When parents experienced these thoughts and feelings as a student, they may unintentionally pass a math learning barrier onto their children. When parents talk about their own math abilities as limited, children listen and can easily believe that they, too, will not be good in math. Children may think, “Mom (or Dad) can do all sorts of “hard stuff” but if she (or he) can’t do math, I probably won’t be able to, either.” Even if the parent voices the belief that “I wasn’t any good in math but my daughter is smart, and she’ll figure it out,” the message is that math skill is only attainable by some.
But when students or adults believe that math ability can be developed, their encounters with numbers can be drastically different.
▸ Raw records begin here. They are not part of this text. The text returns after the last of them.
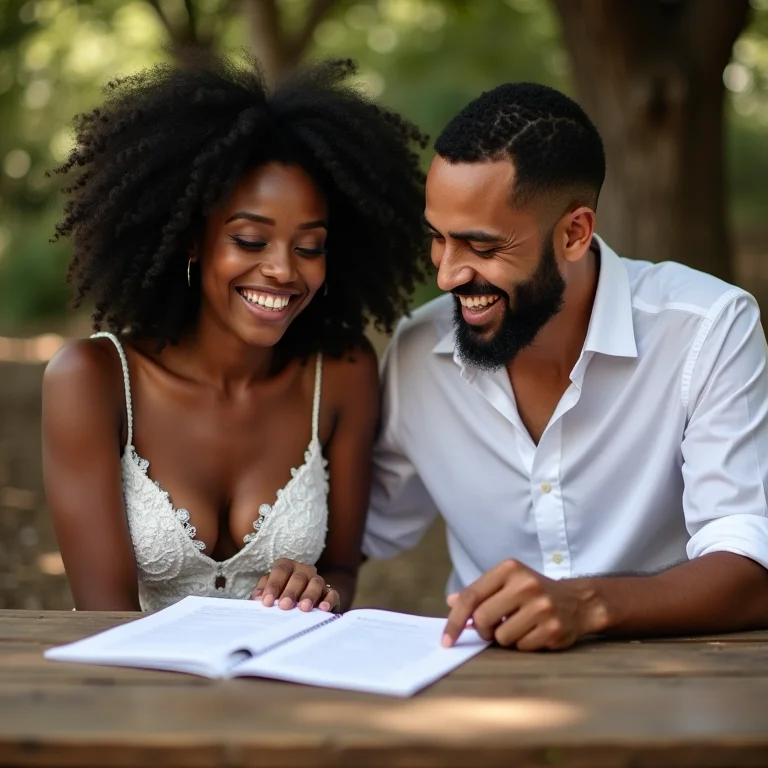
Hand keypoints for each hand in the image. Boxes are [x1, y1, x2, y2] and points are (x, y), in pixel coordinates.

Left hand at [251, 558, 339, 611]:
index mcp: (287, 567)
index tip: (267, 602)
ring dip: (309, 595)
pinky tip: (322, 608)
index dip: (273, 585)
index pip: (280, 569)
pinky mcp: (331, 594)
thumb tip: (256, 599)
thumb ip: (262, 595)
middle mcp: (304, 571)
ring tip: (303, 608)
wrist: (305, 607)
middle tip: (284, 606)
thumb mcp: (270, 595)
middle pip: (298, 577)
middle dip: (290, 592)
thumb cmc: (282, 599)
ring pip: (316, 583)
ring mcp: (318, 581)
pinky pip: (332, 594)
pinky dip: (328, 600)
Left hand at [442, 559, 604, 650]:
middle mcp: (525, 585)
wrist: (576, 602)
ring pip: (501, 637)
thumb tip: (451, 601)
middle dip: (483, 629)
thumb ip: (479, 591)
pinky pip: (521, 647)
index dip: (455, 620)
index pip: (471, 596)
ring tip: (518, 626)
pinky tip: (533, 632)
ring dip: (504, 638)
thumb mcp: (506, 582)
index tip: (446, 640)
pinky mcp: (552, 629)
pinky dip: (522, 644)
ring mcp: (541, 607)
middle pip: (482, 619)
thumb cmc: (532, 593)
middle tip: (492, 627)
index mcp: (509, 569)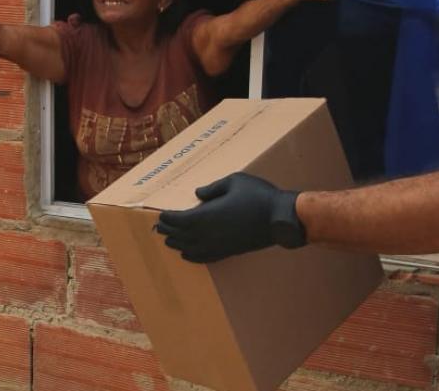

People who have a growth mindset believe that abilities such as math can be improved, while people with a fixed mindset believe that ability to learn is a fixed trait. People with a fixed mindset think of ability to learn kind of like eye color. They believe that you're born with a certain amount of ability, and you can't do much to change that.
People with a growth mindset think of math ability more like a muscle. They understand that when you put in effort and challenge yourself, you can become more skilled, just like when you put in effort at the gym and challenge yourself by lifting heavier weights to make your muscles stronger. Instead of walking away from math tasks, they welcome them as the opportunity to learn. Mistakes are considered an important part of learning and nothing to feel badly about. With this mindset, an individual optimistically views unknown information and undeveloped skills as “Things I don’t know yet.”